DOCUMENT =>
_____
ADR-0014: Mutable Strings
Status
Implemented
Summary
Add a mutable String type that owns a heap-allocated byte buffer. String literals create immutable views into read-only data; mutation methods promote data to the heap. The type is affine (move semantics), uses a destructor for cleanup, and enables common string operations like appending and building strings dynamically.
Context
Current String Situation
Gruel currently has string literals but they're severely limited:
let s = "hello"; // Type: String (but immutable, points to rodata)
@dbg_str(s); // Can print
if s == "hello" { } // Can compare
// That's it - no appending, no building, no mutation
The current String type is a fat pointer (ptr + len) pointing into read-only memory. There's no way to build strings dynamically or modify them.
What We Need
For a practical programming language, we need:
- String building: Construct strings from parts
- Appending:
s.push_str("more") - Dynamic content: Build from user input or computation
Design Philosophy: Mutable Value Semantics
Following ADR-0008 (Affine Types and MVS), strings should be values:
- No aliasing: When you have a String, you own it exclusively
- Affine: Used at most once, then moved or dropped
- Mutation via ownership: You can mutate what you own
- Explicit duplication: Use
.clone()if you need a copy
This differs from languages with garbage collection where strings are often immutable and cheap to share (Java, Python) or reference-counted (Swift). In Gruel, a String is like Rust's String: an owned, mutable buffer.
Byte String Semantics (like bstr/Go)
Gruel strings are conventionally UTF-8 rather than strictly validated:
- String literals are valid UTF-8 (validated at compile time)
- At runtime, strings are byte sequences
- Methods like
push_straccept any bytes - Display/debug may show invalid UTF-8 as replacement characters or escapes
- No runtime UTF-8 validation overhead
This matches Go's string and Rust's bstr crate: UTF-8 is the convention, but the type doesn't enforce it at runtime.
Dependencies
This feature builds on infrastructure that is already implemented:
- ADR-0008 (Affine Types): Strings are affine, move on use ✓
- ADR-0009 (Struct Methods): Methods on String ✓
- ADR-0010 (Destructors): String destructor frees the buffer ✓
- ADR-0011 (Runtime Heap):
__gruel_alloc/__gruel_freefor buffer management ✓ - ADR-0013 (Borrowing Modes):
borrow selffor query methods ✓
Decision
String Representation
// Conceptually, though users don't see the internals:
struct String {
ptr: *mut u8, // Pointer to data (heap or rodata)
len: u64, // Current length in bytes
cap: u64, // Allocated capacity (0 for rodata strings)
}
Key insight: cap == 0 indicates a string literal (points to rodata). Any mutation requires heap promotion first.
Size: 24 bytes (3 × 8-byte fields).
Literal vs Heap Strings
There is only one String type. Literals simply have cap=0:
let s = "hello"; // cap=0, ptr points to rodata, len=5
var t = "world"; // cap=0, ptr points to rodata, len=5
t.push_str("!"); // push_str promotes to heap, then appends
// t is now "world!" with cap>0
String literals are cheap (no allocation). Mutation methods check cap and promote to heap automatically:
- Allocate a heap buffer with room to grow
- Copy the existing content (from rodata or old heap)
_____
DATA ROWS =>
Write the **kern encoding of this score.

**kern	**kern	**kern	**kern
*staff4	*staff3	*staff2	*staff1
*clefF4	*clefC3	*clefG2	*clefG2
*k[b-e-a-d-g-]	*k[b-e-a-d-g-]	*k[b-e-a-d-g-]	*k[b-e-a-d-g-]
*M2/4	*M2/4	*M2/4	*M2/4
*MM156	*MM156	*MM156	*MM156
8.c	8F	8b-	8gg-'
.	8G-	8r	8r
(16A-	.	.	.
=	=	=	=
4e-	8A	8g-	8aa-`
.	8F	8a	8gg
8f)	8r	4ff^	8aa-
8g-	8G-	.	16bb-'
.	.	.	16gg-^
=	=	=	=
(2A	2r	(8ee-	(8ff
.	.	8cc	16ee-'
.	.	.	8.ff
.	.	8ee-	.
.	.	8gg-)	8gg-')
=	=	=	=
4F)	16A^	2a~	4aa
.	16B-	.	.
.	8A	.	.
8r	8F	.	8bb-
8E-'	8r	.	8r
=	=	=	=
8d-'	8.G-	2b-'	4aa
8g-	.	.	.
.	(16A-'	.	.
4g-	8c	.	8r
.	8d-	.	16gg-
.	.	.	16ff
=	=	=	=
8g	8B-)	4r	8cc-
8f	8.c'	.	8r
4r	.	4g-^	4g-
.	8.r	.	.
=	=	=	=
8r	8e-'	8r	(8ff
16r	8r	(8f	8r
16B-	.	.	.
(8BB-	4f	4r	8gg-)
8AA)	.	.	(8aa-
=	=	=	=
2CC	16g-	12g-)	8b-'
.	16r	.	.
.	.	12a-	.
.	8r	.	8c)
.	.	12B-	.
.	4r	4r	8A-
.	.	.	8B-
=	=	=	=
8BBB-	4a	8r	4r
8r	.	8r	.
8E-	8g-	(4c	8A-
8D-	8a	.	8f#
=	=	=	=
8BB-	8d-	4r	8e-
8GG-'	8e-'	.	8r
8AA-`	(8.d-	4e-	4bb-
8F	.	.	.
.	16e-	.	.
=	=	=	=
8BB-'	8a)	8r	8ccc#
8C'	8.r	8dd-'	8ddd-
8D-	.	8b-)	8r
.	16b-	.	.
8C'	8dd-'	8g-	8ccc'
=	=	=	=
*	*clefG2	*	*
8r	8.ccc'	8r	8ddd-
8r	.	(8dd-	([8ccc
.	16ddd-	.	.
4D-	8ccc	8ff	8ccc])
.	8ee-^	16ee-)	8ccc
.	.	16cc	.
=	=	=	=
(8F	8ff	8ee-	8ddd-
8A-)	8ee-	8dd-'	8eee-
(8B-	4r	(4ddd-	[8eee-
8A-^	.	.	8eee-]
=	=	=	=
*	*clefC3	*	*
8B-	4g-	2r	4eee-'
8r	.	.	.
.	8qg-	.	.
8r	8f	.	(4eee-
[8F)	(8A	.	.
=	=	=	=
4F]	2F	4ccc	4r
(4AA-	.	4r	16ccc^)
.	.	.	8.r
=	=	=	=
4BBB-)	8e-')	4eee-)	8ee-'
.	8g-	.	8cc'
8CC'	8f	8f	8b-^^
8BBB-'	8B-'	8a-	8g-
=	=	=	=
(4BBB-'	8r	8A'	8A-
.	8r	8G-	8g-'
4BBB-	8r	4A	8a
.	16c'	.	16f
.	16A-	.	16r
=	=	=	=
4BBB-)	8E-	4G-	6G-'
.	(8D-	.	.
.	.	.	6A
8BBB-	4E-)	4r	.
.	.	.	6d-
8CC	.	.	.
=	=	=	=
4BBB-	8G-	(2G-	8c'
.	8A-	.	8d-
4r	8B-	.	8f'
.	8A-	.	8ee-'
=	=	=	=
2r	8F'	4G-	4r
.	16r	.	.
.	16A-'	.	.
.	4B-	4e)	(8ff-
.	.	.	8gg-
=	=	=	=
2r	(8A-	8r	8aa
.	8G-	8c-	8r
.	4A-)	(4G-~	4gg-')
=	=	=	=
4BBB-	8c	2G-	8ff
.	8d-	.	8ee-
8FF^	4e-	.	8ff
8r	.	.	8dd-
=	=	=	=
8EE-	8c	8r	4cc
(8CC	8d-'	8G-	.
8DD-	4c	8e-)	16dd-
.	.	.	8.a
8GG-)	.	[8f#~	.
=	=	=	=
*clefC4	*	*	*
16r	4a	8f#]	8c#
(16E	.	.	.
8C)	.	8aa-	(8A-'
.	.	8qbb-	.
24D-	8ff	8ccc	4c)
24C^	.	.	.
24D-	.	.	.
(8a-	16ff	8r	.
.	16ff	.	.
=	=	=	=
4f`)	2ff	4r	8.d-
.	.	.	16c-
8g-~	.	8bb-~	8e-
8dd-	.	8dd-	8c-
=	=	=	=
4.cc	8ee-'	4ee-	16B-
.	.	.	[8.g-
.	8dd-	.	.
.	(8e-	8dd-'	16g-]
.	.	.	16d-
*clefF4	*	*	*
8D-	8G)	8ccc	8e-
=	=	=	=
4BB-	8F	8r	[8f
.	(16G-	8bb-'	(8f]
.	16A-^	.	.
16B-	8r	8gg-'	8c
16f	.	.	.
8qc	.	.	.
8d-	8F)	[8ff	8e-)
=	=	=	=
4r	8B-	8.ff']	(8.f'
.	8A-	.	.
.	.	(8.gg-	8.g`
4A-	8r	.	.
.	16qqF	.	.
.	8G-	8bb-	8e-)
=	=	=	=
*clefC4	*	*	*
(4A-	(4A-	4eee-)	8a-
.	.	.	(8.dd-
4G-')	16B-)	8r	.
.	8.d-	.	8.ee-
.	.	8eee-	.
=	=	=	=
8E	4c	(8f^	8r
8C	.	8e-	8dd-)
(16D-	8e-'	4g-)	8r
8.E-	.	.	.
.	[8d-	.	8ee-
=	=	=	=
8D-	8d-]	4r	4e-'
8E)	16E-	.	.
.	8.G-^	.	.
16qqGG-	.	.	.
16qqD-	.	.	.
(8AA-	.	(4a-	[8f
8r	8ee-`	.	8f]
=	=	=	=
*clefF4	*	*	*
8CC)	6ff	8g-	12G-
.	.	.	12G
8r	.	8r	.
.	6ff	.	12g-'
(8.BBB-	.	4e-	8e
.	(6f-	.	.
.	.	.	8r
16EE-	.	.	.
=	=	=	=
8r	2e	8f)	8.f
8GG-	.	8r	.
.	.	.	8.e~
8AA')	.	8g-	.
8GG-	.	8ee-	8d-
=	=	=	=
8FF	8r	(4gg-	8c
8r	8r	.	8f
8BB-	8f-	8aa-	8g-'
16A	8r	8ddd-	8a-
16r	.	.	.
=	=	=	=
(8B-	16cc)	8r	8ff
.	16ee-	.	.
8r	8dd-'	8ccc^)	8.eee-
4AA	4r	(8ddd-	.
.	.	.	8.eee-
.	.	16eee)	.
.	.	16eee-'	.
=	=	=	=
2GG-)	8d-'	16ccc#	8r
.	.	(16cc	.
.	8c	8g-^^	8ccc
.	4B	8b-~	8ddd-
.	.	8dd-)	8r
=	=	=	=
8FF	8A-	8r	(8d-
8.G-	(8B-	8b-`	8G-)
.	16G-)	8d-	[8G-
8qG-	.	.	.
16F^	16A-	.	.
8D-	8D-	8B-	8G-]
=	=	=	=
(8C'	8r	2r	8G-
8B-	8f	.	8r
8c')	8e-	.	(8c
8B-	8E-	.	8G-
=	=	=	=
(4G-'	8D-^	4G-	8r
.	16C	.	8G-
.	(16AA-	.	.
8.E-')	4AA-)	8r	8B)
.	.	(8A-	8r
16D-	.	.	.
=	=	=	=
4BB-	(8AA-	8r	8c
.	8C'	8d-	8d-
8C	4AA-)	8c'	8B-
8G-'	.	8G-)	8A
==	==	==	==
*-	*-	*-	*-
_____
SET EXERCISE 1 => In the mutable strings design document above, what does a String with cap == 0 indicate?
SET EXERCISE 2 => Pick up the mutable strings design document above at the point where it stops, and keep writing it.

TASK RESPONSE 1 => It indicates a string literal whose pointer points to read-only data (rodata).

TASK RESPONSE 2 =>
- Update ptr/cap
- Perform the mutation
This is transparent to the user - there's no "owned" vs "borrowed" distinction.
Type System
String is:
- Not
@copy: Copying a String would require allocating and copying the buffer - Affine: Consumed on use, cannot be used twice without explicit clone
- Has destructor: Frees heap buffer when dropped (if cap > 0)
fn takes_string(s: String) { ... }
fn main() -> i32 {
var s = "hello";
takes_string(s); // s is moved
// takes_string(s); // ERROR: use of moved value
0
}
Core Operations
All operations are methods via impl String:
Construction
impl String {
// Empty string (no allocation until first push)
fn new() -> String { ... }
// Pre-allocate capacity
fn with_capacity(cap: u64) -> String { ... }
}
// Usage:
let s = String::new();
let s = String::with_capacity(1024);
Query Methods
impl String {
// Length in bytes
fn len(borrow self) -> u64 { ... }
// Allocated capacity
fn capacity(borrow self) -> u64 { ... }
// Is empty?
fn is_empty(borrow self) -> bool { ... }
}
These borrow self (read-only access) so the string remains valid after the call.
Mutation Methods
impl String {
// Append bytes from another string
fn push_str(inout self, other: String) { ... }
// Append a single byte
fn push(inout self, byte: u8) { ... }
// Clear contents (keep capacity)
fn clear(inout self) { ... }
// Ensure at least `additional` more bytes can be appended
fn reserve(inout self, additional: u64) { ... }
}
// Usage:
var s = String::new();
s.push_str("hello");
s.push_str(" world");
s.push(33); // '!'
// s is now "hello world!"
Clone
impl String {
// Deep copy
fn clone(borrow self) -> String { ... }
}
// Usage:
let a = "hello";
let b = a.clone(); // Deep copy (allocates new heap buffer)
// Both a and b are valid, independent strings
Clone borrows self so the original remains valid. It's explicit (not implicit like @copy) because it allocates.
Destructor
When a String goes out of scope:
fn example() {
var s = "hello";
s.push_str("!"); // Promotes to heap
} // __gruel_drop_String called: frees heap buffer
Destructor logic:
Growth Strategy
When appending exceeds capacity:
- Allocate new buffer (2x current capacity, minimum 16 bytes)
- Copy existing content
- Free old buffer (if heap)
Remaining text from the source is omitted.